[Stored items from a collection]
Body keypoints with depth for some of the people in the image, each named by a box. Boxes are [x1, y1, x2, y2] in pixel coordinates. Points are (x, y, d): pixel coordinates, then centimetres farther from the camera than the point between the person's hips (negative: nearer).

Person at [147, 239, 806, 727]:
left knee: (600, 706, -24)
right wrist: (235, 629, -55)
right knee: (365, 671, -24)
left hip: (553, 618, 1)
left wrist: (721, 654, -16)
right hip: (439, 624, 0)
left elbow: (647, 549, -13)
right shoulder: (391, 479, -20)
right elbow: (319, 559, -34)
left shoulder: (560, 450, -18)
==
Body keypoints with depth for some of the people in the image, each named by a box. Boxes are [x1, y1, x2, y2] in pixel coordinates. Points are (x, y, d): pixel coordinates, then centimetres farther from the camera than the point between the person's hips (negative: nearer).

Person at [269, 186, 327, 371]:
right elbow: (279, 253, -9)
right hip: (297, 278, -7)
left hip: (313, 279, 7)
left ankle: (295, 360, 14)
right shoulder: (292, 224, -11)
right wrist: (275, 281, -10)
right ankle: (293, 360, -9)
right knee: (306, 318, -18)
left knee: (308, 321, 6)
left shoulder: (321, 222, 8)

[The problem] Copy the lines from the one containing "right hip: (297, 278, -7)" through the one containing "left shoulder: (321, 222, 8)", both included, without any changes.

[Problem solution]
right hip: (297, 278, -7)
left hip: (313, 279, 7)
left ankle: (295, 360, 14)
right shoulder: (292, 224, -11)
right wrist: (275, 281, -10)
right ankle: (293, 360, -9)
right knee: (306, 318, -18)
left knee: (308, 321, 6)
left shoulder: (321, 222, 8)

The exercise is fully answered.